Pocos minutos antes de las diez Don apartó su taburete del mostrador.

– En las noticias de las diez dirán algo sobre la conferencia de la Fundación Birnbaum. Me gustaría verlo, aunque es probable que las cámaras hayan prestado más atención al jaleo que ha habido fuera.

Ayudó a Morrell a vaciar los platos en el cubo de la basura y, luego, se fue al porche trasero para fumarse otro cigarrillo. Mientras Morrell ponía el lavaplatos, pasaba un trapo húmedo a las encimeras y metía lo que había sobrado en recipientes herméticos, yo me fui al salón y puse el Canal 13 en la televisión, el del Global Entertainment de Chicago.
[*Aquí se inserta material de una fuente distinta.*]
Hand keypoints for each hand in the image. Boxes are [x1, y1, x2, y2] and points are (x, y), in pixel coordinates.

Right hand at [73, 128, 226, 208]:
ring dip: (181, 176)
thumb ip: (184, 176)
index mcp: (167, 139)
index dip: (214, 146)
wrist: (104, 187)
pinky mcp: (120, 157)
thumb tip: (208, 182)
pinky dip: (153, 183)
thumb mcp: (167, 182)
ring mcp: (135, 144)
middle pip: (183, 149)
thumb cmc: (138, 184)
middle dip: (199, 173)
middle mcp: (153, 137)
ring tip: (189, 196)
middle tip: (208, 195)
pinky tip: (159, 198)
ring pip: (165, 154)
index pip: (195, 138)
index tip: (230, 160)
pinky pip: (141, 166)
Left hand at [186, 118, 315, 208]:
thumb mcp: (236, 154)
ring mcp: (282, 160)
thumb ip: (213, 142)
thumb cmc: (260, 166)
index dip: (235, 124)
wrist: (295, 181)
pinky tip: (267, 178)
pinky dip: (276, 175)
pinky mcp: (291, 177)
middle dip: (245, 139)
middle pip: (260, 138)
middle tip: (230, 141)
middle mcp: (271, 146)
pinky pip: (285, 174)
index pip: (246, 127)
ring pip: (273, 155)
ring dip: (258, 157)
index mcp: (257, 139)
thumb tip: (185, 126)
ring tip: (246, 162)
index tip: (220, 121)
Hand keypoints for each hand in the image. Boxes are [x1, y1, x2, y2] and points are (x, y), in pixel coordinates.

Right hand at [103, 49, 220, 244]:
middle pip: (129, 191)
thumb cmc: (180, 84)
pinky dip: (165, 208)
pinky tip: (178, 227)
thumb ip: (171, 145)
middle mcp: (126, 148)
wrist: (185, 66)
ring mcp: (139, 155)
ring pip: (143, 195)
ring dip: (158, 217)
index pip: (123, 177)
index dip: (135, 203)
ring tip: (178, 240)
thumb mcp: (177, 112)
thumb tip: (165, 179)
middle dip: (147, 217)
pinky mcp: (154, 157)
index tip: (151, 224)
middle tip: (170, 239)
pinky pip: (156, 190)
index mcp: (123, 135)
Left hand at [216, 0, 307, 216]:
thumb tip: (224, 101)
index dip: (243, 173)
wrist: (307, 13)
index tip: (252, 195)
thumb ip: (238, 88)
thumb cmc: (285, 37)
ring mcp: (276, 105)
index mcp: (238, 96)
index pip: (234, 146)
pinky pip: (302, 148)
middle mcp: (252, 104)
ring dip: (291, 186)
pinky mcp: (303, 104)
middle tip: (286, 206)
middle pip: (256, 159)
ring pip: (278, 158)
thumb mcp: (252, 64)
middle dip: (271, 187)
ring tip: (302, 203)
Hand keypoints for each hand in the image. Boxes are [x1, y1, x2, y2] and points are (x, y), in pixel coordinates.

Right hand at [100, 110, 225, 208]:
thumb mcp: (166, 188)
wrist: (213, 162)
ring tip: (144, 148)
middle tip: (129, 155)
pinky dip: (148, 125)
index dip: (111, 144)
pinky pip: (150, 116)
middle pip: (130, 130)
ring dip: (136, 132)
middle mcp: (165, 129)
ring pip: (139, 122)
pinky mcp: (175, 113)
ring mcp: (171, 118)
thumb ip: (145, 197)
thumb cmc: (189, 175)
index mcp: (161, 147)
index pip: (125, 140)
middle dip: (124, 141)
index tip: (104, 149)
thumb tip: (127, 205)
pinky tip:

Dennis Logan, el presentador de las noticias de la noche, estaba terminando de enumerar el sumario.

– Durante la conferencia sobre los judíos en los Estados Unidos, que se ha celebrado hoy en el hotel Pléyades, ha habido momentos en que los acontecimientos cobraron un tinte tormentoso, pero la auténtica sorpresa se produjo al final de la tarde y la provocó alguien que ni siquiera figuraba en el programa. Beth Blacksin les contará la historia completa.

Me hice un ovillo en una esquinita del sofá de Morrell. Empecé a dar cabezadas pero, cuando sonó el teléfono, me despabilé y vi a dos mujeres jóvenes en la pantalla elogiando un fármaco para combatir las infecciones causadas por hongos. Morrell, que había entrado en la habitación detrás de mí, quitó el sonido de la televisión y contestó al teléfono.